Management Console runs as a combination of executable and services on a server, connecting to a SQL database which may be on the same server or on a separate one.  All server-database communications run through an agent (middle man), as do communications between server and all of your workstations.  Bandwidth usage can get rather intense at times, so we use policies to distribute the communication workload.  Policy changes cause a bandwidth spike, as does initiation of a scan and reporting of the results.  Coupled with this is the number of threads that are available to do the work in the server CPU.  Both can cause queueing of communications between client and server.  If the SQL database is on the same machine, the load on the server is increased to support that as well.  If you experience a malware attack, all affected computers/workstations will simultaneously start eating your bandwidth to send alerts about the malware.  That can lead to queueing of communications to the SQL database, and can be magnified if periodic disk maintenance is not performed to assure you have adequate disk space.  Its a balancing act!

The second issue is full scans.  You have Anti-Exploit and Anti-Ransomware along with Anti-Malware.  That means that the methods malware would use to inflict damage are rendered unusable.  It doesn't really matter what is present if it can't do its dirty work.  Anti-Exploit and Anti-Ransomware look for the first signs of behavior that is of concern to you.  Virtually all malware utilizes several process steps that enable it to do its job.  If you block the process, you block the malware.  You could trim those full scans back considerably without worry, and trust your real-time protection to take care of you.

Lastly, have you compared Malwarebytes Endpoint Protection to Endpoint Security?  It has the reporting you are looking for, it offloads much of the work that is slowing you down, and is updated often.  I see the value in both product lines, but to me, its a function of the environment that the software will be protecting.  Its worth mentioning

[j_french]

How can I get assistance with the schema that can help with the reports from the SQL data?
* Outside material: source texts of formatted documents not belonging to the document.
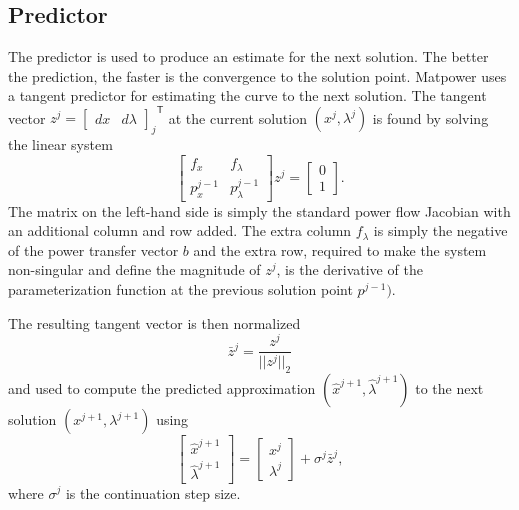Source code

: \documentclass[12pt]{article}
\newcommand{\matpower}[0]{{\sc Matpower}}
\newcommand{\trans}[1]{{#1}^{\ensuremath{\mathsf{T}}}}  %
\numberwithin{equation}{section}
\numberwithin{table}{section}
\numberwithin{figure}{section}
\begin{document}
\subsection{Predictor}
The predictor is used to produce an estimate for the next solution. The better the prediction, the faster is the convergence to the solution point. \matpower{} uses a tangent predictor for estimating the curve to the next solution. The tangent vector $z^j = \trans{\left[ \begin{array}{cc}dx & d\lambda \end{array} \right]_j}$ at the current solution $(x^j,\lambda^j)$ is found by solving the linear system
\begin{equation}
\left[ \begin{array}{cc}
  f_x & f_\lambda \\
  p^{j-1}_x & p^{j-1}_\lambda
\end{array} \right] z^j =
\left[ \begin{array}{c}
  0 \\
  1  \end{array} \right].
\label{eq:tangent_predictor}
\end{equation}
The matrix on the left-hand side is simply the standard power flow Jacobian with an additional column and row added. The extra column $f_\lambda$ is simply the negative of the power transfer vector $b$ and the extra row, required to make the system non-singular and define the magnitude of $z^j$, is the derivative of the parameterization function at the previous solution point $p^{j-1})$.

The resulting tangent vector is then normalized
\begin{equation}
\bar{z}^j = \frac{z^j}{|| z^j ||_2}
\end{equation}
and used to compute the predicted approximation $(\hat{x}^{j+1},\hat{\lambda}^{j+1})$ to the next solution $\left({x}^{j+1},{\lambda}^{j+1}\right)$ using
\begin{equation}
\left[\begin{array}{c}\hat{x}^{j+1} \\ \hat{\lambda}^{j+1}\end{array}\right] = 
\left[\begin{array}{c}x^j \\ \lambda^j \end{array}\right] + \sigma^j \bar{z}^j,
\end{equation}
where $\sigma^j$ is the continuation step size.
\end{document}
Can I get assistance with the powershell or schema for the reports?

[j_french]

What is difference between Malwarebytes Endpoint Protection to Endpoint Security? 

[exile360]

You should find the information in this support article to be helpful in comparing the two.

[gonzo]

For Endpoint Security, we have a Excel-based tool available.  Support can get that for you.  You can also get the schema so you know what fields are there, and in which tables you can find those fields in.
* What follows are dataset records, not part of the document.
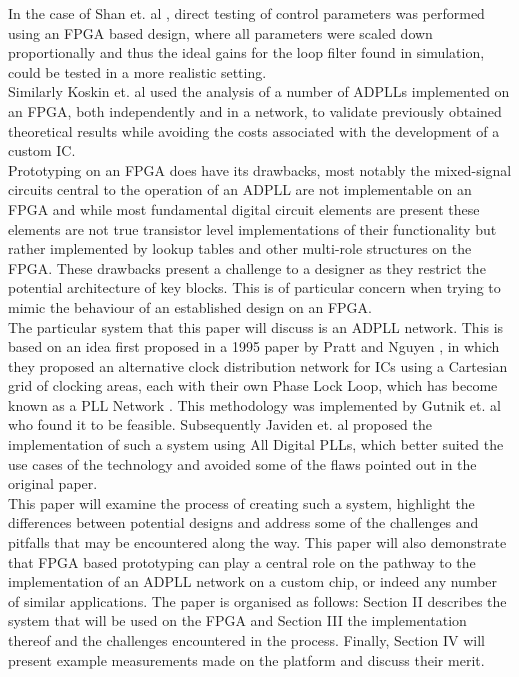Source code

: \documentclass[conference]{IEEEtran}
\begin{document}
{In the case of Shan et. al \cite{shan2014phd}, direct testing of control parameters was performed using an FPGA based design, where all parameters were scaled down proportionally and thus the ideal gains for the loop filter found in simulation, could be tested in a more realistic setting.\\
Similarly Koskin et. al \cite{theboys2019} used the analysis of a number of ADPLLs implemented on an FPGA, both independently and in a network, to validate previously obtained theoretical results while avoiding the costs associated with the development of a custom IC.\\
Prototyping on an FPGA does have its drawbacks, most notably the mixed-signal circuits central to the operation of an ADPLL are not implementable on an FPGA and while most fundamental digital circuit elements are present these elements are not true transistor level implementations of their functionality but rather implemented by lookup tables and other multi-role structures on the FPGA. These drawbacks present a challenge to a designer as they restrict the potential architecture of key blocks. This is of particular concern when trying to mimic the behaviour of an established design on an FPGA.\\
The particular system that this paper will discuss is an ADPLL network. This is based on an idea first proposed in a 1995 paper by Pratt and Nguyen \cite{pratt1995distributed}, in which they proposed an alternative clock distribution network for ICs using a Cartesian grid of clocking areas, each with their own Phase Lock Loop, which has become known as a PLL Network . This methodology was implemented by Gutnik et. al \cite{gutnik2000active} who found it to be feasible. Subsequently Javiden et. al
\cite{javidan2011all} proposed the implementation of such a system using All Digital PLLs, which better suited the use cases of the technology and avoided some of the flaws pointed out in the original paper.\\
This paper will examine the process of creating such a system, highlight the differences between potential designs and address some of the challenges and pitfalls that may be encountered along the way. This paper will also demonstrate that FPGA based prototyping can play a central role on the pathway to the implementation of an ADPLL network on a custom chip, or indeed any number of similar applications. The paper is organised as follows: Section II describes the system that will be used on the FPGA and Section III the implementation thereof and the challenges encountered in the process. Finally, Section IV will present example measurements made on the platform and discuss their merit.

}
\end{document}
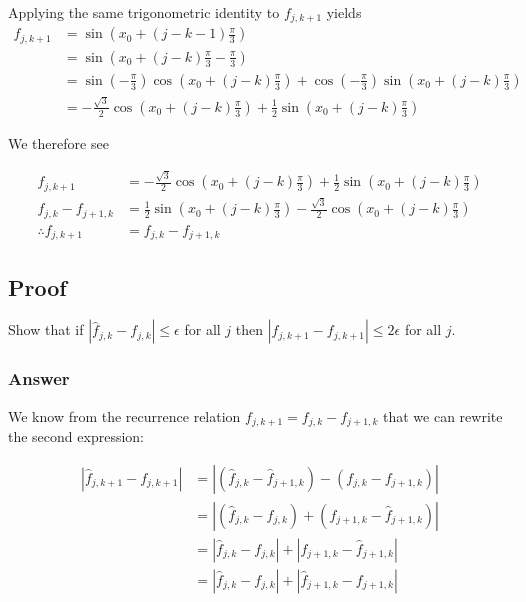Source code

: \documentclass{article}
\begin{document}
		Applying the same trigonometric identity to $f_{j,k+1}$ yields
		\begin{equation}
			\begin{split}
			f_{j,k+1} &= \sin(x_{0}+(j-k-1)\frac{\pi}{3}) \\
			&=\sin(x_{0}+(j-k)\frac{\pi}{3}-\frac{\pi}{3}) \\
			&=\sin(-\frac{\pi}{3})\cos(x_{0}+(j-k)\frac{\pi}{3})+\cos(-\frac{\pi}{3})\sin(x_{0}+(j-k)\frac{\pi}{3})\\
			&=-\frac{\sqrt{3}}{2}\cos(x_{0}+(j-k)\frac{\pi}{3})+\frac{1}{2}\sin(x_{0}+(j-k)\frac{\pi}{3})
			\end{split}
		\end{equation}
		
		We therefore see
		
		\begin{equation}
			\begin{split}
			f_{j,k+1} &= -\frac{\sqrt{3}}{2}\cos(x_{0}+(j-k)\frac{\pi}{3})+\frac{1}{2}\sin(x_{0}+(j-k)\frac{\pi}{3})\\
			f_{j,k}-f_{j+1,k}&=\frac{1}{2}\sin(x_{0}+(j-k)\frac{\pi}{3})-\frac{\sqrt{3}}{2}\cos(x_{0}+(j-k)\frac{\pi}{3})\\
			\therefore f_{j,k+1} &=f_{j,k}-f_{j+1,k}
			\end{split}
		\end{equation}
		
		\subsection{Proof}
		Show that if $|\hat{f}_{j,k}-f_{j,k}|\leq\epsilon$ for all $j$ then $|\hat{f}_{j,k+1}-f_{j,k+1}|\leq2\epsilon$ for all $j$.
		
		\subsubsection{Answer}
		We know from the recurrence relation $f_{j,k+1}=f_{j,k}-f_{j+1,k}$ that we can rewrite the second expression: 
		
		\begin{equation}
			\begin{split}
			|\hat{f}_{j,k+1}-f_{j,k+1}| &= |(\hat{f}_{j,k}-\hat{f}_{j+1,k})-(f_{j,k}-f_{j+1,k})| \\
			&=|(\hat{f}_{j,k}-f_{j,k})+(f_{j+1,k}-\hat{f}_{j+1,k})| \\
			&= |\hat{f}_{j,k}-f_{j,k}|+|f_{j+1,k}-\hat{f}_{j+1,k}|\\
			&=|\hat{f}_{j,k}-f_{j,k}|+|\hat{f}_{j+1,k}-f_{j+1,k}|
			\end{split}
		\end{equation}
	
\end{document}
Endpoint Security has the Management Console, Anti-Malware 1.9, Anti-Exploit 1.13.x (available option) and Anti-Ransomware 0.9.x (available option).  The Management Console is installed on a server, and the SQL database is installed on a separate server (best idea) or on the same server as the Management Console (can cause issues).  It can work with thousands of clients, but optimizing performance can be tricky.
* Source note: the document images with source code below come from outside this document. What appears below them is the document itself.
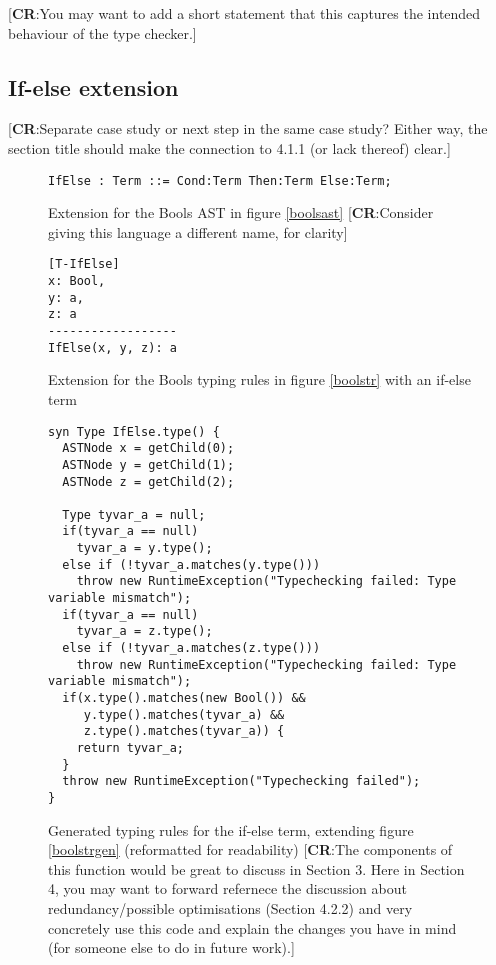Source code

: \documentclass[nofilelist]{cslthse-msc}
\newcommand{\CR}[1]{\textcolor{green!60!black}{[\textbf{CR}:#1]}}
\begin{document}
\CR{You may want to add a short statement that this captures the intended behaviour of the type checker.}

\subsection{If-else extension}

\CR{Separate case study or next step in the same case study?  Either way, the section title should make the connection to 4.1.1 (or lack thereof) clear.}

\begin{figure}[h]
\begin{lstlisting}[]
IfElse : Term ::= Cond:Term Then:Term Else:Term;
\end{lstlisting}
  \caption{Extension for the Bools AST in figure \ref{boolsast} \CR{Consider giving this language a different name, for clarity}}
  \label{ifelseast}
\end{figure}

\begin{figure}[h]
\begin{lstlisting}[]
[T-IfElse]
x: Bool,
y: a,
z: a
------------------
IfElse(x, y, z): a
\end{lstlisting}
  \caption{Extension for the Bools typing rules in figure \ref{boolstr} with an if-else term}
  \label{ifelsetr}
\end{figure}
\begin{figure}[h]
\begin{lstlisting}[language=jrag]
syn Type IfElse.type() {
  ASTNode x = getChild(0);
  ASTNode y = getChild(1);
  ASTNode z = getChild(2);

  Type tyvar_a = null;
  if(tyvar_a == null)
    tyvar_a = y.type();
  else if (!tyvar_a.matches(y.type()))
    throw new RuntimeException("Typechecking failed: Type variable mismatch");
  if(tyvar_a == null)
    tyvar_a = z.type();
  else if (!tyvar_a.matches(z.type()))
    throw new RuntimeException("Typechecking failed: Type variable mismatch");
  if(x.type().matches(new Bool()) &&
     y.type().matches(tyvar_a) &&
     z.type().matches(tyvar_a)) {
    return tyvar_a;
  }
  throw new RuntimeException("Typechecking failed");
}
\end{lstlisting}
\caption{Generated typing rules for the if-else term, extending figure \ref{boolstrgen} (reformatted for readability)
  \CR{The components of this function would be great to discuss in Section 3.  Here in Section 4, you may want to forward refernece the discussion about redundancy/possible optimisations (Section 4.2.2) and very concretely use this code and explain the changes you have in mind (for someone else to do in future work).}
}
  \label{ifelsetrgen}
\end{figure}
\end{document}
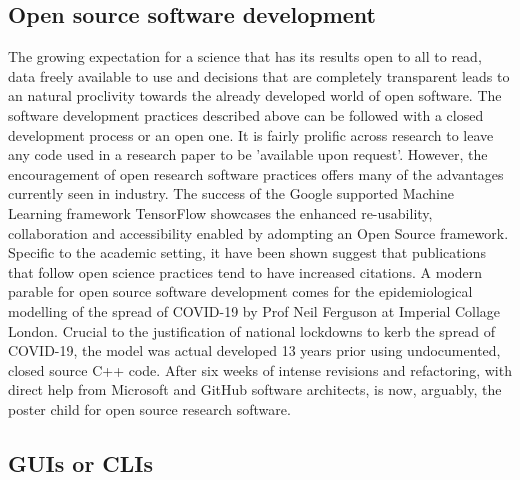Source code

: \documentclass[../main.tex]{subfiles}
\begin{document}

\subsection{Open source software development}

The growing expectation for a science that has its results open to all to read, data freely available to use and decisions that are completely transparent leads to an natural proclivity towards the already developed world of open software. The software development practices described above can be followed with a closed development process or an open one. It is fairly prolific across research to leave any code used in a research paper to be 'available upon request'. However, the encouragement of open research software practices offers many of the advantages currently seen in industry. The success of the Google supported Machine Learning framework TensorFlow showcases the enhanced re-usability, collaboration and accessibility enabled by adompting an Open Source framework. Specific to the academic setting,  it have been shown suggest that publications that follow open science practices tend to have increased citations. A modern parable for open source software development comes for the epidemiological modelling of the spread of COVID-19 by Prof Neil Ferguson at Imperial Collage London. Crucial to the justification of national lockdowns to kerb the spread of COVID-19, the model was actual developed 13 years prior using undocumented, closed source C++ code. After six weeks of intense revisions and refactoring, with direct help from Microsoft and GitHub software architects,  is now, arguably, the poster child for open source research software.




\subsection{GUIs or CLIs}
\end{document}
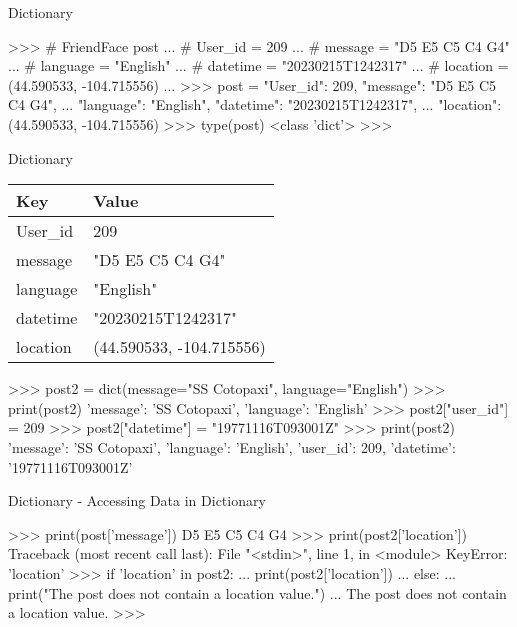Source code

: \documentclass{beamer}
\begin{document}
\begin{frame}[fragile]{Dictionary}
\begin{pythoncode}
>>> # FriendFace post
... # User\_id = 209
... # message = "D5 E5 C5 C4 G4"
... # language = "English"
... # datetime = "20230215T1242317"
... # location = (44.590533, -104.715556)
... 
>>> post = {"User_id": 209, "message": "D5 E5 C5 C4 G4",
... "language": "English", "datetime": "20230215T1242317",
... "location": (44.590533, -104.715556)}
>>> type(post)
<class 'dict'>
>>> 
\end{pythoncode}
\end{frame}

\begin{frame}[fragile]{Dictionary}

\begin{center}
\begin{tabular}{ |l|l| }
  \hline
  \textbf{Key} & \textbf{Value} \\
  \hline
  User\_id     & 209 \\
  \hline
  message      & "D5 E5 C5 C4 G4" \\
  \hline
  language     & "English" \\
  \hline
  datetime     & "20230215T1242317" \\
  \hline
  location     & (44.590533, -104.715556) \\
  \hline
\end{tabular}
\end{center}

\begin{pythoncode}
>>> post2 = dict(message="SS Cotopaxi", language="English")
>>> print(post2)
{'message': 'SS Cotopaxi', 'language': 'English'}
>>> post2["user_id"] = 209
>>> post2["datetime"] = "19771116T093001Z"
>>> print(post2)
{'message': 'SS Cotopaxi', 'language': 'English', 
 'user_id': 209, 'datetime': '19771116T093001Z'}
\end{pythoncode}

\end{frame}

\begin{frame}[fragile]{Dictionary - Accessing Data in Dictionary}
\begin{pythoncode}
>>> print(post['message'])
D5 E5 C5 C4 G4
>>> print(post2['location'])
Traceback (most recent call last):
  File "<stdin>", line 1, in <module>
KeyError: 'location'
>>> if 'location' in post2:
...     print(post2['location'])
... else:
...     print("The post does not contain a location value.")
...
The post does not contain a location value.
>>> 
\end{pythoncode}
\end{frame}
\end{document}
Endpoint Protection is the newer cloud-based product that contains all of the same functionality that Endpoint Security has (which you have grown accustomed to).  You do not need to run a server or a SQL server to support your environment.  Control of the clients that protect your computers is driven by our cloud services.  It is faster, requires no maintenance, has better reporting, and also offers availability of limited forensics.  It is also updated on a regular basis.

Honestly speaking, I think it is better suited to your needs.

[j_french]

How do I contact support? I would like to get the excel based tool and the schema.

[exile360]

You may contact Support by clicking the Submit a ticket link found at the top of this page and selecting the option for Business customers.

I hope this helps.

Thanks

[gonzo]

The manager of our Customer Success team would like to have a conversation with you, but has been having problems reaching you.  He could probably provide assistance to you in a number of ways if you are willing.